• **Extract**
The Effect of Weight on a Vehicle – Shock Absorber Length

The purpose of a shock absorber is control spring and body movement throughout the entire suspension travel. For this reason the shock absorber must be able to work through the entire distance of the suspension travel, otherwise you risk damage to shock absorbers. Read below for more information about car shocks and shock absorber dimensions.

If the extended length of the shock absorber is too short it will “top-out” and reduce the extended travel. “Topping out” is the term used when the piston inside the shock absorber collides with the cylinder head.

If this is allowed to happen continuously, damage will ensue to the mounts and possibly the internal rebound stop. Consider this, if “topping-out” was allowed to continue, then the extended travel of the suspension would be emulating the action of a slide hammer, trying to pull the shock absorber apart, possibly causing the following:

  • Faulty operation of the piston
  • Damage to the upper and lower shock mounts
  • Damage to the cylinder head and the unit may leak oil

The other problem is that if the shock absorber that has been fitted to the vehicle is too long, in this case the vehicle suspension could experience the shock absorber “Bottoming out”. This term is used when the shock absorber is fully compressed, but the suspension still has an allowed amount of travel to go. There are two possible scenarios , one, the top of the shaft will make contact with the top of the body, where the top seal is housed and damage will occur. When this happens oil will be allowed to escape. Extensive damage will also occur to the shock absorber mounts, to the point of possibly becoming separated from the body, as well as the possibility of damaging the fixed points on the body/chassis.

When the vehicle is designed, the suspension travel is an important factor when calculating the shock absorber’s working length. While the vehicle remains at standard ride height and the correct part numbered shock absorber is fitted to the car, then there will be no issues.

But this is not always the case, as you will find that many vehicles have :

  • Have had the suspension modified
  • Had the vehicle raised (S.U.V. or 4 W.D.)
  • Have been lowered excessively
  • It also may be a private import (vehicle not available in Australia from the dealer)
  • Or it may be a special use vehicle

So, if you are unsure of fitting a shock absorber to a vehicle, the three rules in suspension are “Measure, Measure, Measure”. Shock absorber dimensions are incredibly important to take into account. When it comes to determining the correct length of a shock absorber to fit an application, you need to adhere to the following method: (refer to fig. 2)

  • Measure the extended and compressed length of the shock absorber
  • When measuring a “Pin/Pin” type of mount, measure at the base.
  • When measuring a “Loop/Loop” measure to the middle of the loop.
  • If the shock absorber has a “Pin/Loop”, measure from the bottom of the pin to the middle of the loop.

Compressed Length:

  • Measure the following distances as per figure 3. & figure 4.
  • The shock absorber length when installed (I.L.), with the vehicle at normal ride height. (N.R.H.)
  • The Bump Stop Clearance (B.S.C.) at normal ride height (N.R.H.)

The Bump Stop Height (B.S.H.) How calculate the answer, using the following example of the formula. Installed length of the shock absorber is 435mm The bump stop clearance is 100mm The bump stop height is 95mm

Extended Length:

When checking the shocker absorber for the correct extended length, raise the car and place supports under the chassis, not the axle or control arms, as we want the suspension to “hang”.

• **Provided material**
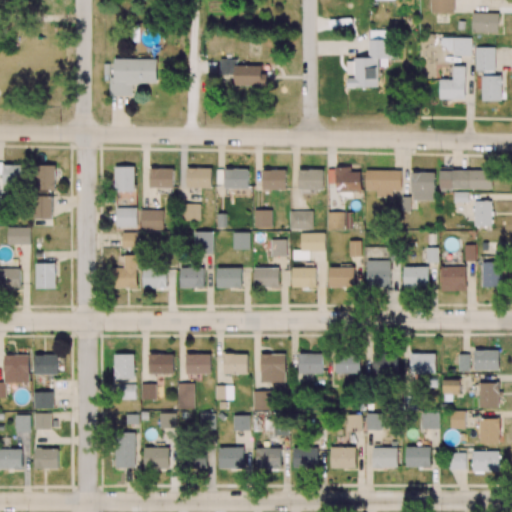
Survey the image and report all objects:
road: (193, 68)
road: (310, 69)
road: (255, 137)
road: (87, 255)
road: (256, 320)
building: (156, 457)
building: (194, 457)
building: (49, 458)
road: (256, 501)
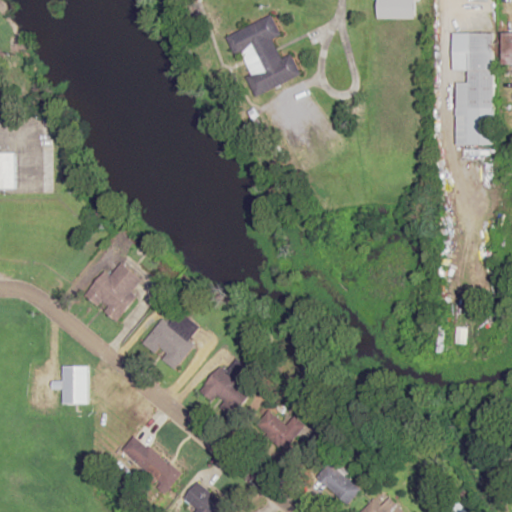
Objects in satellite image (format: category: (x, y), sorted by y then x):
road: (339, 7)
building: (265, 55)
building: (476, 87)
road: (349, 92)
road: (450, 164)
building: (8, 170)
building: (116, 290)
building: (174, 338)
building: (77, 384)
building: (228, 388)
road: (154, 390)
building: (281, 428)
building: (153, 462)
building: (339, 483)
building: (206, 500)
building: (384, 506)
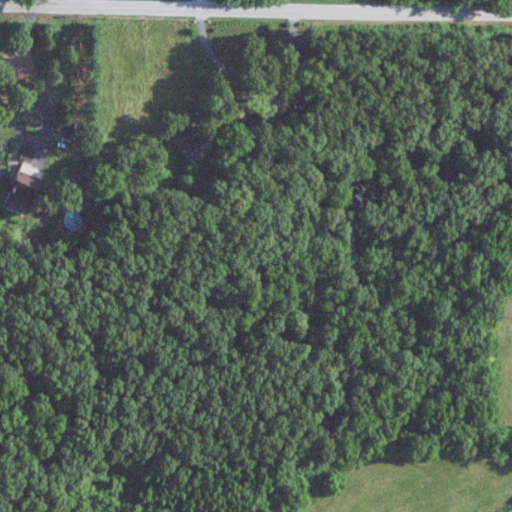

• **To do**
Carry the shock absorber length article further, picking up right after its last sentence.

• **Result below**
Remove the lower mount of the shock absorber and slowly lower the suspension to full droop whilst maintaining some support under the axle or control arm. The reason for this, is not to stress the flexible brake hose at full droop. If there is an amount of travel to go and there is tension on the flexible brake hose, then it maybe wise to investigate the fitment of a longer hose.

The extended length of the shock with a leaf spring suspension wants to be approximately +12mm. For a coil spring suspension the extended length is required to be approximately 12mm shorter. The reason for this, is to maintain a “trapped coil” at full suspension droop.

Other things that should be considered:

When a raised suspension kit has been fitted to a vehicle, there will normally be the requirement to fit “Long stroke Shock Absorbers” For a shock absorber to gain extra length, we first increase the shaft length and then increase the body length. As figure 5 shows, the over all extended length of the shock has been increased by 100mm, but the increase of the compressed length has only been increased by 50mm, because the 50mm of shaft length (the blue section) will fit into the body.

So there is no damage to the shock absorber under full compression, the bump stop has to be increased in length by 50mm.

This may be achieved in one of two ways, place a spacer of 50 mm between the bump stop and the chassis (using 50mm longer mounting bolts) or replacing the bump stop with a longer unit, with similar compression capabilities.

Bump Stops

All suspensions will have some form of bump and rebound stops, whether it be beam axle, live axle, independent, wishbone or McPherson strut. In a lot of modern cars, the bump stops may now act as a secondary load carrying device.

The purpose of these are to limit the travel and protect suspension components, especially the shock absorbers. Even if you don’t see them they will be there somewhere in some shape or form. Checking the bump and rebound stops is an important part of checking the suspension’s overall condition. If they have been found missing or deteriorated, a new bump stop is be fitted, otherwise there will be NO warranty given to new shock absorbers when fitted.